Mas siga a marcha, isto está mesmo a mudar. O que é é e o que deve ser será. Deus não dorme e o Espírito Santo não está acorrentado. Sempre desejamos permanecer na escuta e perceber o que Ele nos quer dizer. O Santo Padre, desde que assumiu o sólio pontifício, é o primeiro nessa escuta e a esticar a corda. Como nos aconselha a fazer, ora vai à frente a puxar, ora vai atrás a empurrar, ora vai ao lado a animar, ora se senta ao lado a apreciar o desempenho, ora, qual treinador experimentado, bate na muche a puxar para que todos, em equipa, deem mais dinâmica e beleza ao jogo, mesmo que haja quem se arvore em árbitro para mandar terminar o desafio e recolher à sacristia.

Haja alegria na responsabilidade. Saibamos acompanhar, viver e fazer, sempre abertos ao que é diferente e às surpresas de Deus.

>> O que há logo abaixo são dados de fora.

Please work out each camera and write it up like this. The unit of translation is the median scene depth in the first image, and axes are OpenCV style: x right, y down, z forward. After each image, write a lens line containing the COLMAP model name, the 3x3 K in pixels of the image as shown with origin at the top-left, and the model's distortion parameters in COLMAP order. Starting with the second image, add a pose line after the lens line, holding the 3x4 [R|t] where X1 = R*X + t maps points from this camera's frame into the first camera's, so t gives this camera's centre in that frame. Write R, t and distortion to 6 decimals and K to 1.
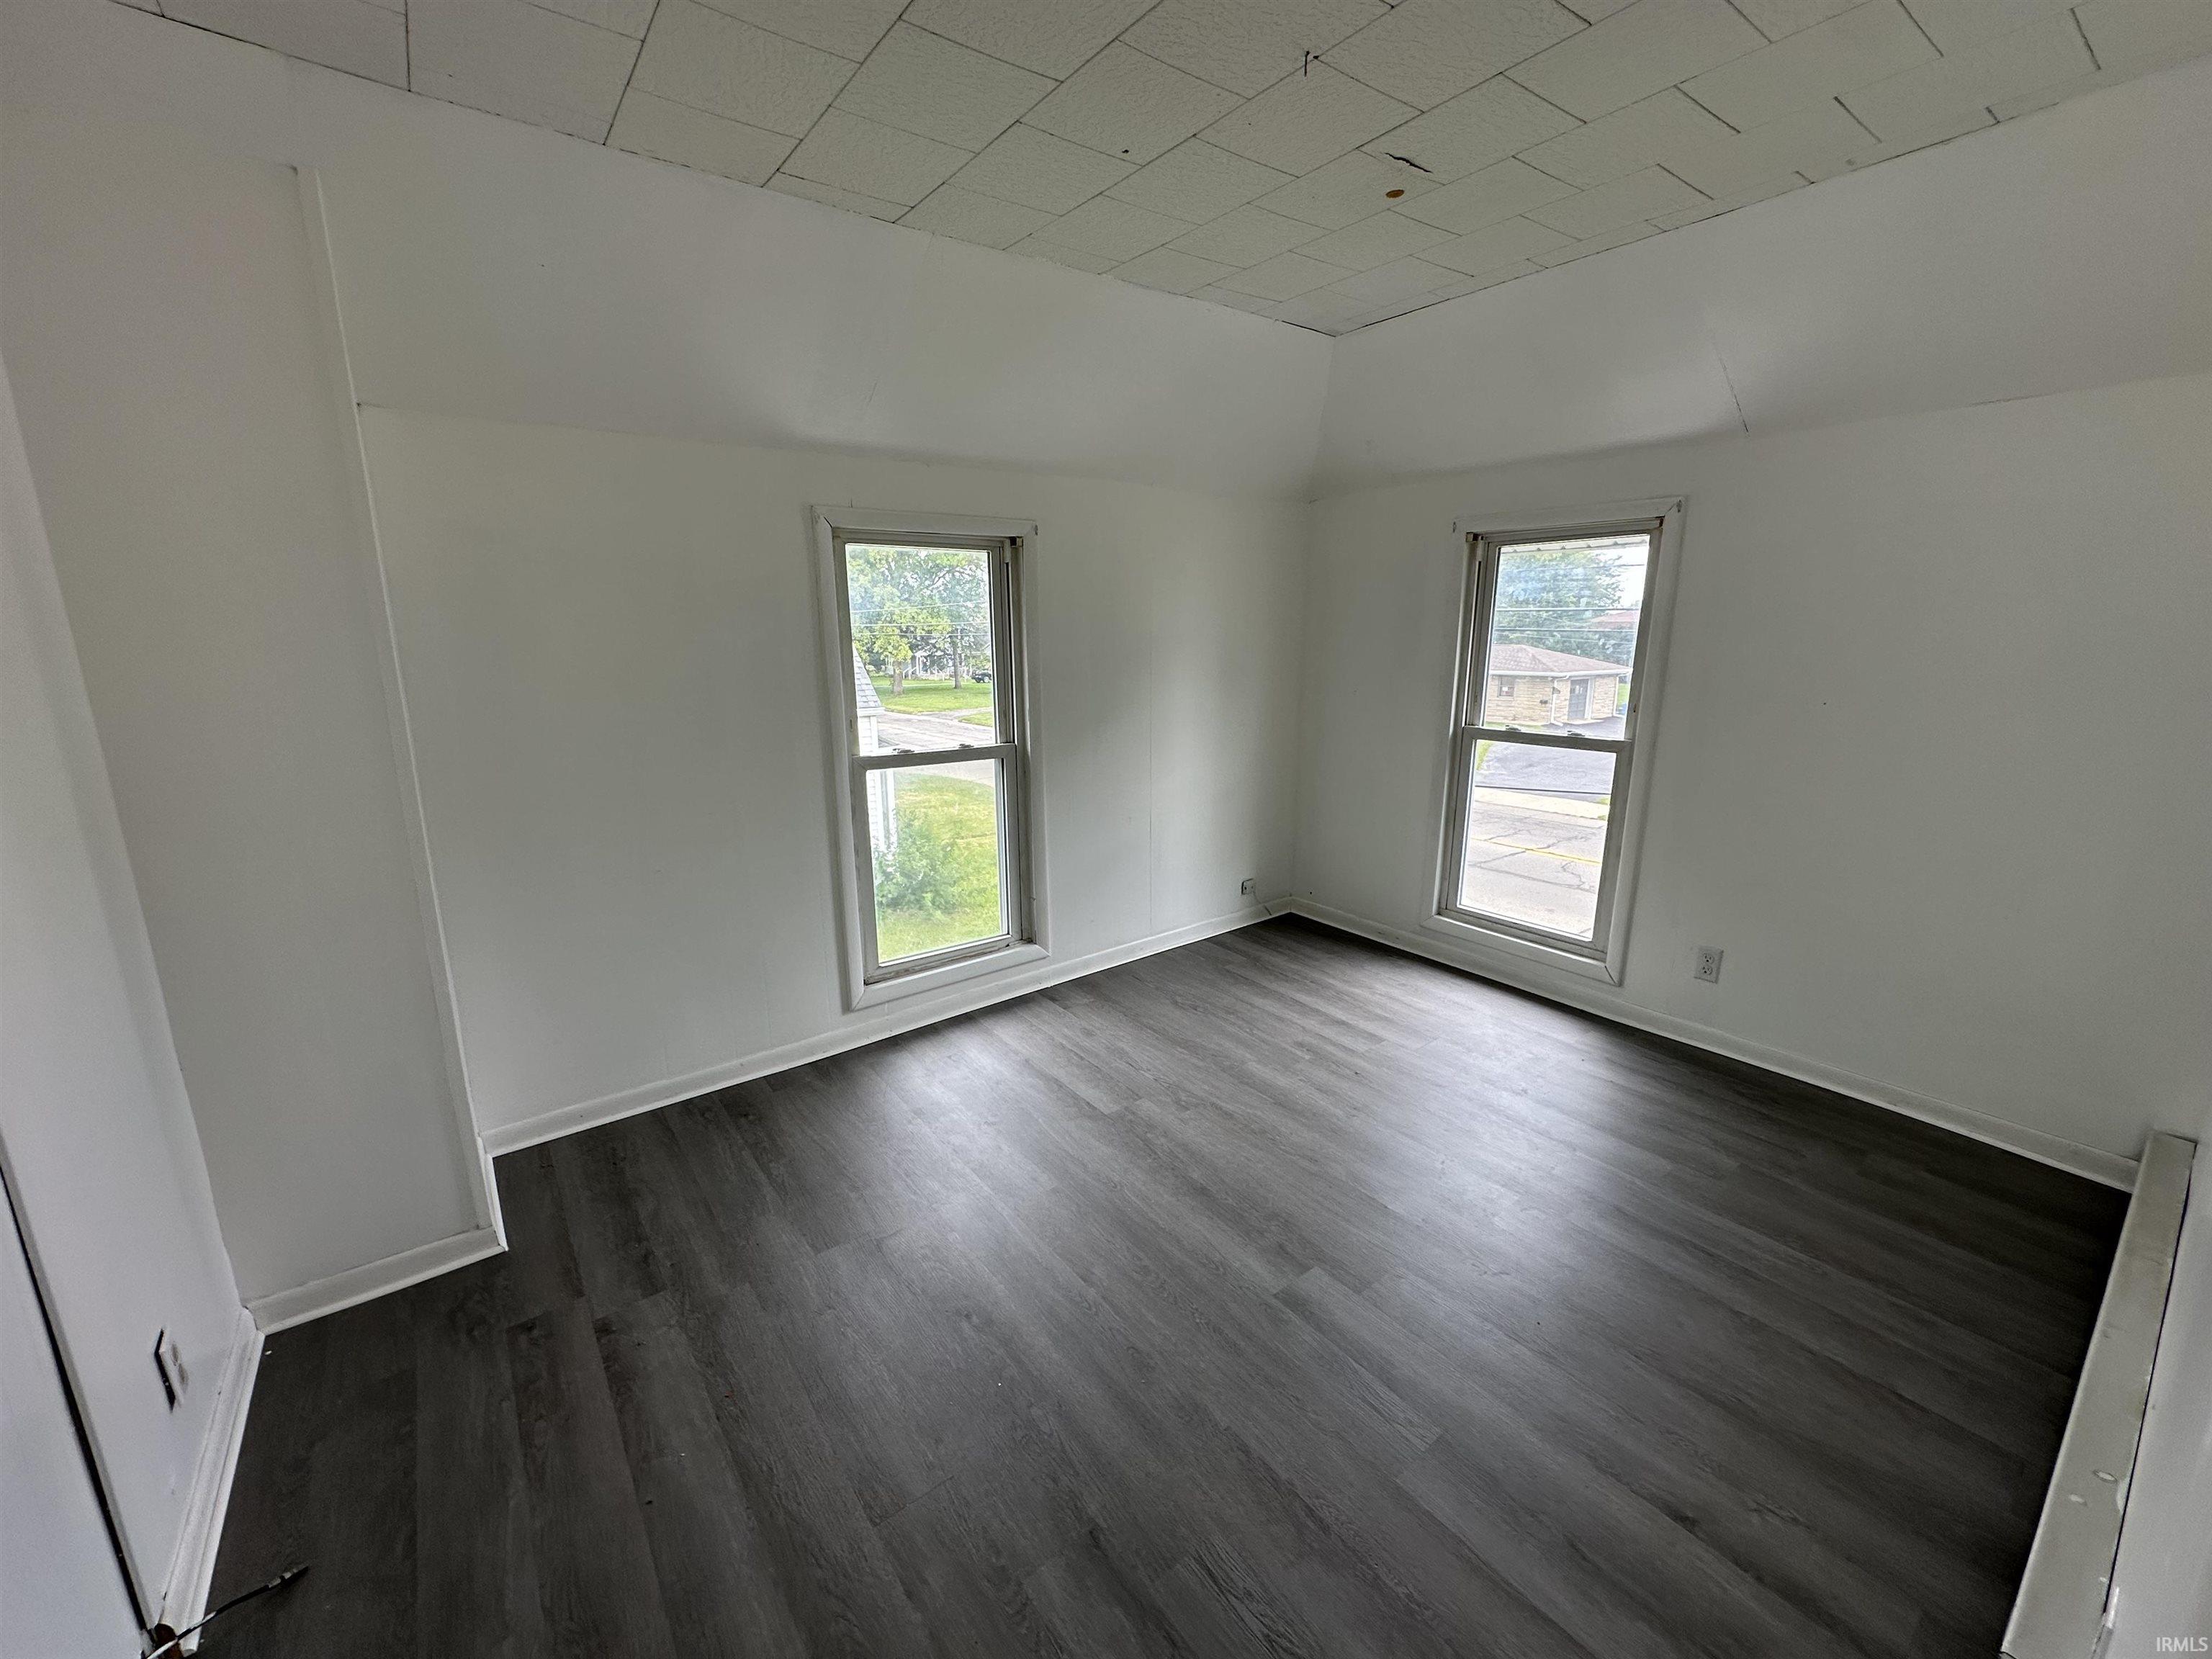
lens RADIAL K [[881.1, 0, 1107.1], [0, 881.1, 832.1], [0, 0, 1]] dist [-0.003062, -0.000271]
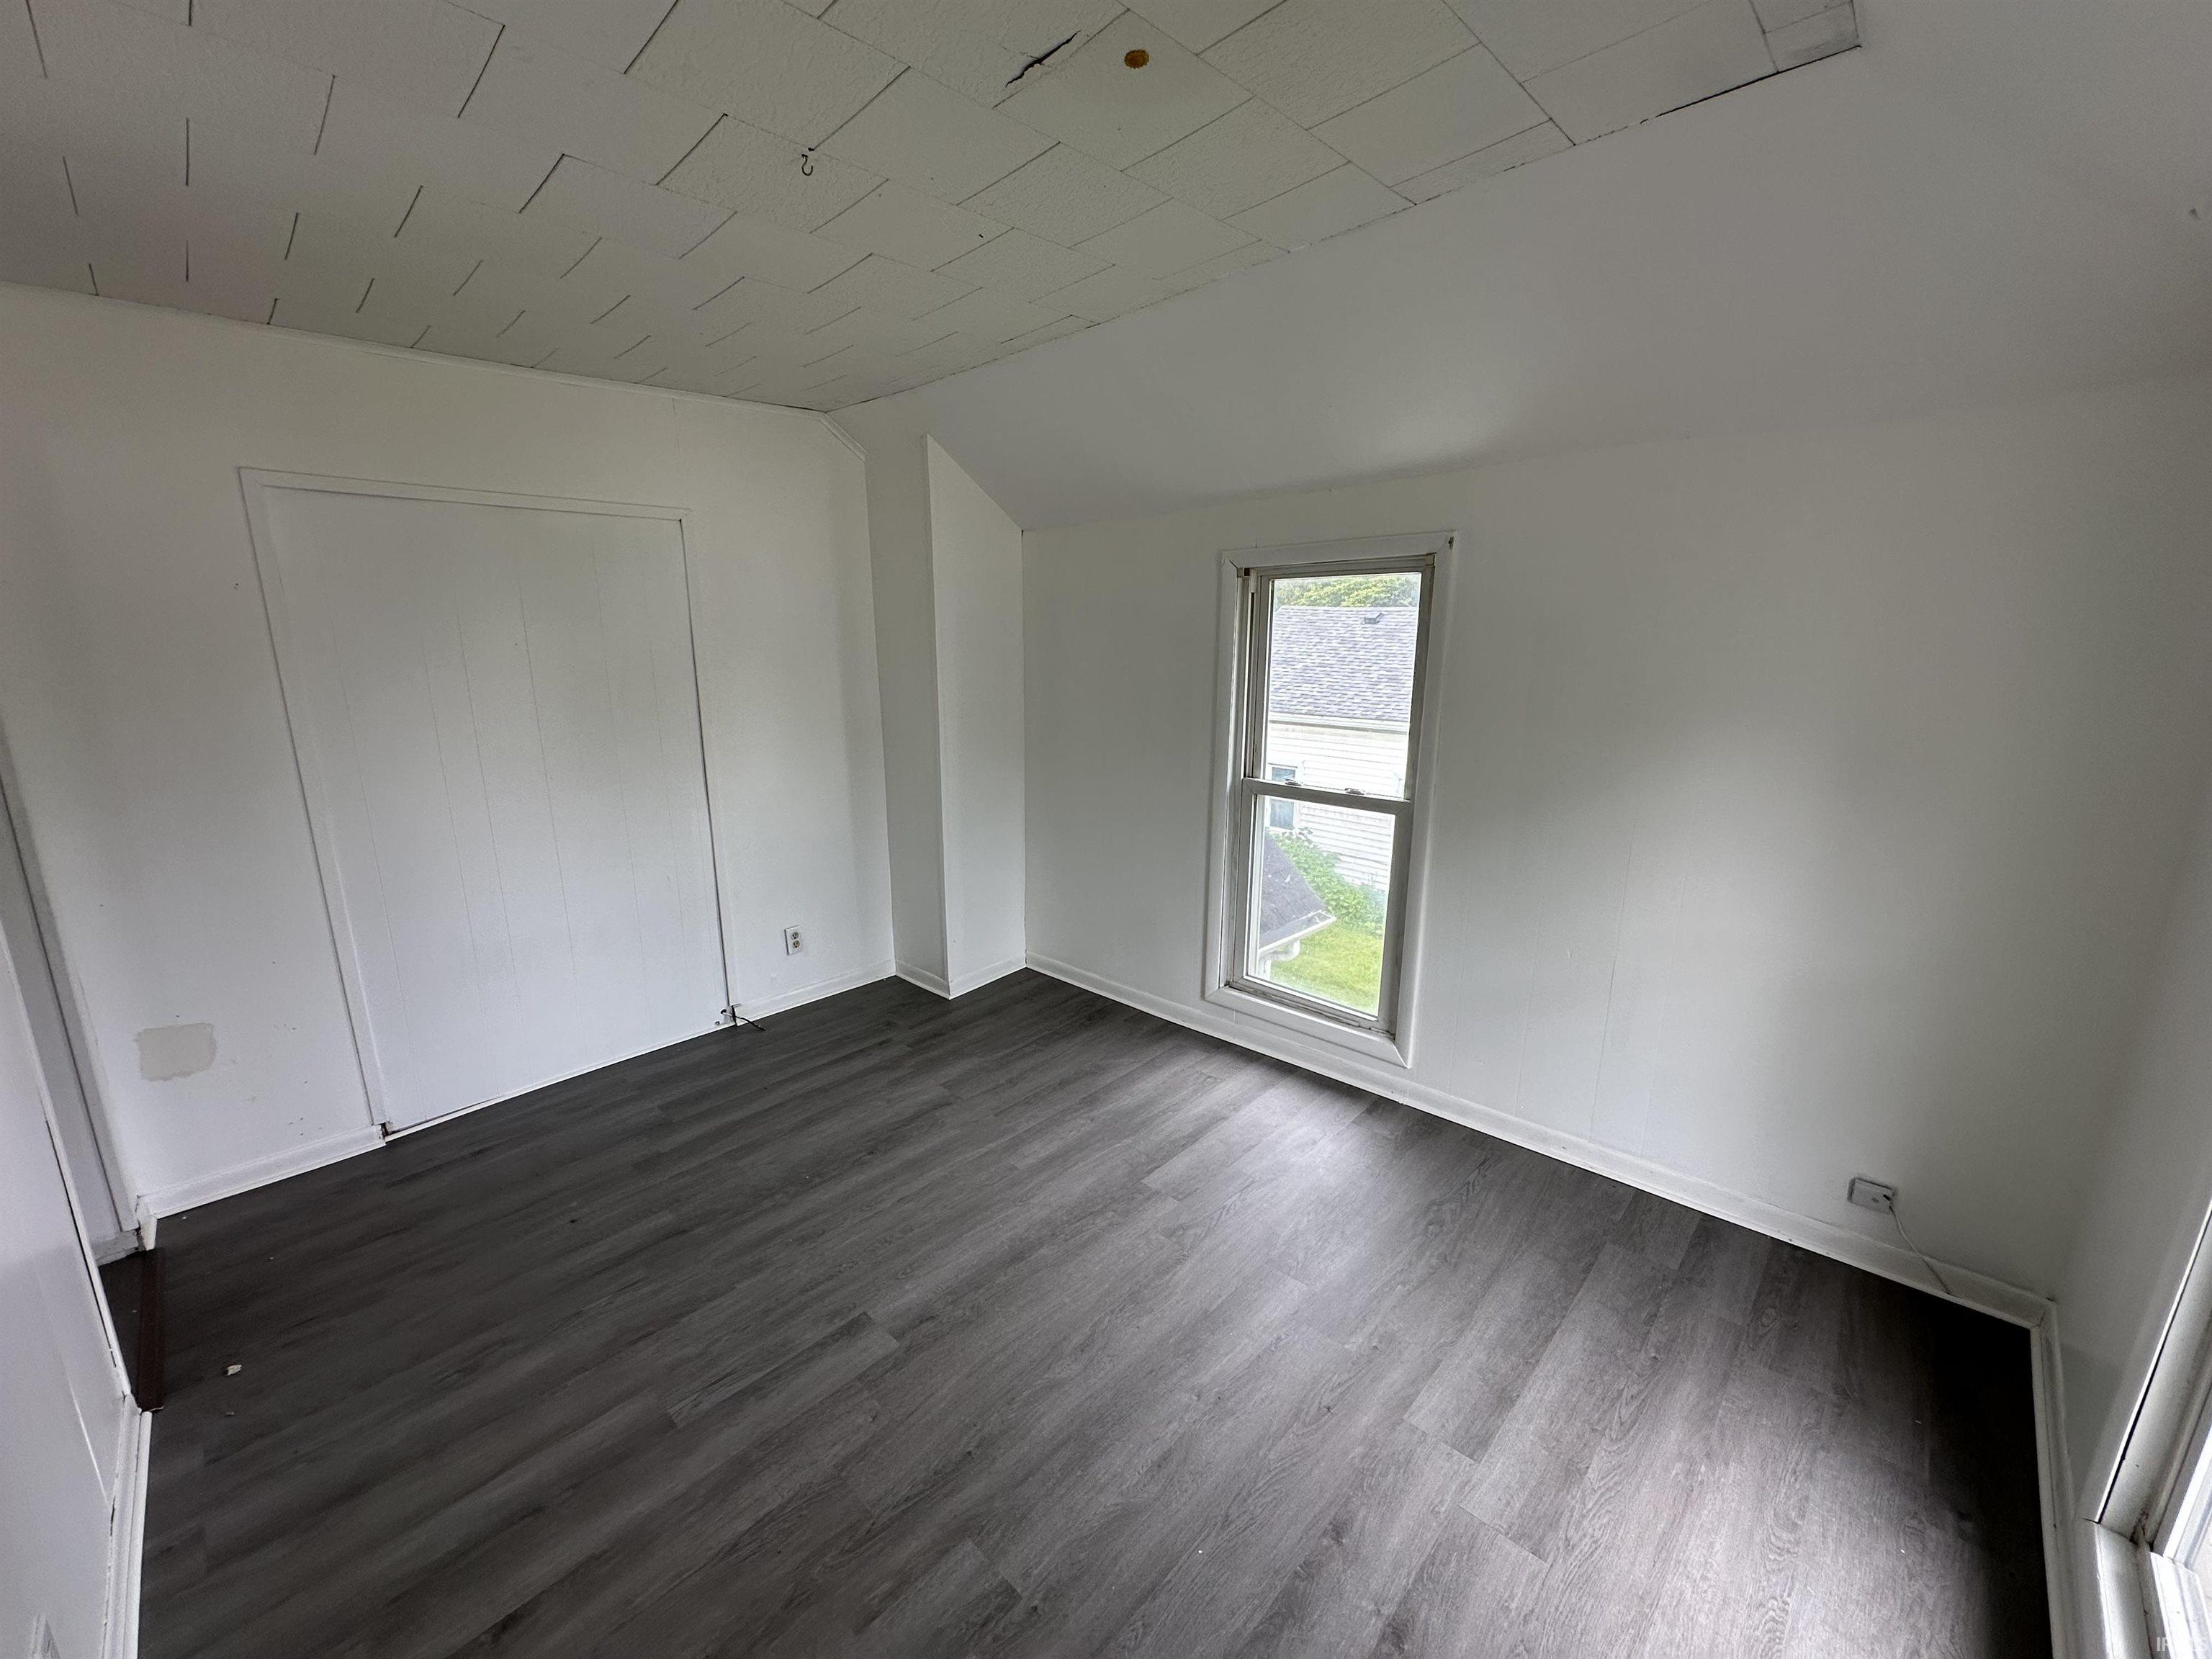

O 2º Secretário-Geral das Nações Unidas, Dag, sueco, falecido em 1961 em acidente aéreo mal esclarecido, e sobre o qual John Kennedy disse ser "o maior estadista do nosso século", escreveu assim: "Quando nasceste, todos riam, só tu choravas. Vive de maneira tal que, quando morreres, todos chorem e só tu não tenhas lágrimas para verter".

Antonino Dias

Portalegre-Castelo Branco, 04-02-2022.